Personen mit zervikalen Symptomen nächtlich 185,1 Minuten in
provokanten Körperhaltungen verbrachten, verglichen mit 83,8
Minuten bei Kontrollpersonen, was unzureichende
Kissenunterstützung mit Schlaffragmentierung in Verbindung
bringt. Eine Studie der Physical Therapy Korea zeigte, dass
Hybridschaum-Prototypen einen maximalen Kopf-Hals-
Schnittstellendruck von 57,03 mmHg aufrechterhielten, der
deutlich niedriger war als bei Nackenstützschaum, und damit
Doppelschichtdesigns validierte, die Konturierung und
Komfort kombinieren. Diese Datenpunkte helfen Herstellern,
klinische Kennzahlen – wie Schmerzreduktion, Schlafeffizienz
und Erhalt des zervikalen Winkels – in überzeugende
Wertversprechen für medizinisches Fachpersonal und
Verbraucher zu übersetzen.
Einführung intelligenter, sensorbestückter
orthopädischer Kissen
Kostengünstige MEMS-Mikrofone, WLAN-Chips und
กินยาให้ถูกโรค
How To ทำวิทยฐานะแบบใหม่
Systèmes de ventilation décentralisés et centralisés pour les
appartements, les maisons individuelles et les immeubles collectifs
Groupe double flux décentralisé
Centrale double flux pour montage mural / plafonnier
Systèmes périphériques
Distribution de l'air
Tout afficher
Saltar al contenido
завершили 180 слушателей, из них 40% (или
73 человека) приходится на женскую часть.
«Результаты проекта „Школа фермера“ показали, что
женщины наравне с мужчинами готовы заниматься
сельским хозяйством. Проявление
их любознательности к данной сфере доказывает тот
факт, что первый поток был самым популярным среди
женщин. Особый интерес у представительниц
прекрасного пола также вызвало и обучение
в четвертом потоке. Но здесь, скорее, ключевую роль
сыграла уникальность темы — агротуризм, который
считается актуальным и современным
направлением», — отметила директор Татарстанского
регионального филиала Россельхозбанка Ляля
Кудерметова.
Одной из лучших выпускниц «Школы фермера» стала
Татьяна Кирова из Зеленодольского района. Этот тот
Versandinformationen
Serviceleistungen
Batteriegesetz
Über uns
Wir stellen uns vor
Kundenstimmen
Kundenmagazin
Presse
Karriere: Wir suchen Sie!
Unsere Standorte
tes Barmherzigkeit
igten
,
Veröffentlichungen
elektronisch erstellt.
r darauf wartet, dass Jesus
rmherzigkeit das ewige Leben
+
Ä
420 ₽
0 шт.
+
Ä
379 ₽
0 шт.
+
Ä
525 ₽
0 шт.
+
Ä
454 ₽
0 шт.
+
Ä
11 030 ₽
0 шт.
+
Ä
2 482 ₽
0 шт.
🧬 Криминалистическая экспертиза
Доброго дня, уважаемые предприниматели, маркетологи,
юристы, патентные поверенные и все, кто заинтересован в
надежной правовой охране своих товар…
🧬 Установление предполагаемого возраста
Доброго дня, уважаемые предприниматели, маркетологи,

• • • • •

Work to complete: Copy out the text of every item above, line for line and with nothing changed.

Result of this exercise:
Personen mit zervikalen Symptomen nächtlich 185,1 Minuten in
provokanten Körperhaltungen verbrachten, verglichen mit 83,8
Minuten bei Kontrollpersonen, was unzureichende
Kissenunterstützung mit Schlaffragmentierung in Verbindung
bringt. Eine Studie der Physical Therapy Korea zeigte, dass
Hybridschaum-Prototypen einen maximalen Kopf-Hals-
Schnittstellendruck von 57,03 mmHg aufrechterhielten, der
deutlich niedriger war als bei Nackenstützschaum, und damit
Doppelschichtdesigns validierte, die Konturierung und
Komfort kombinieren. Diese Datenpunkte helfen Herstellern,
klinische Kennzahlen – wie Schmerzreduktion, Schlafeffizienz
und Erhalt des zervikalen Winkels – in überzeugende
Wertversprechen für medizinisches Fachpersonal und
Verbraucher zu übersetzen.
Einführung intelligenter, sensorbestückter
orthopädischer Kissen
Kostengünstige MEMS-Mikrofone, WLAN-Chips und
กินยาให้ถูกโรค
How To ทำวิทยฐานะแบบใหม่
Systèmes de ventilation décentralisés et centralisés pour les
appartements, les maisons individuelles et les immeubles collectifs
Groupe double flux décentralisé
Centrale double flux pour montage mural / plafonnier
Systèmes périphériques
Distribution de l'air
Tout afficher
Saltar al contenido
завершили 180 слушателей, из них 40% (или
73 человека) приходится на женскую часть.
«Результаты проекта „Школа фермера“ показали, что
женщины наравне с мужчинами готовы заниматься
сельским хозяйством. Проявление
их любознательности к данной сфере доказывает тот
факт, что первый поток был самым популярным среди
женщин. Особый интерес у представительниц
прекрасного пола также вызвало и обучение
в четвертом потоке. Но здесь, скорее, ключевую роль
сыграла уникальность темы — агротуризм, который
считается актуальным и современным
направлением», — отметила директор Татарстанского
регионального филиала Россельхозбанка Ляля
Кудерметова.
Одной из лучших выпускниц «Школы фермера» стала
Татьяна Кирова из Зеленодольского района. Этот тот
Versandinformationen
Serviceleistungen
Batteriegesetz
Über uns
Wir stellen uns vor
Kundenstimmen
Kundenmagazin
Presse
Karriere: Wir suchen Sie!
Unsere Standorte
tes Barmherzigkeit
igten
,
Veröffentlichungen
elektronisch erstellt.
r darauf wartet, dass Jesus
rmherzigkeit das ewige Leben
+
Ä
420 ₽
0 шт.
+
Ä
379 ₽
0 шт.
+
Ä
525 ₽
0 шт.
+
Ä
454 ₽
0 шт.
+
Ä
11 030 ₽
0 шт.
+
Ä
2 482 ₽
0 шт.
🧬 Криминалистическая экспертиза
Доброго дня, уважаемые предприниматели, маркетологи,
юристы, патентные поверенные и все, кто заинтересован в
надежной правовой охране своих товар…
🧬 Установление предполагаемого возраста
Доброго дня, уважаемые предприниматели, маркетологи,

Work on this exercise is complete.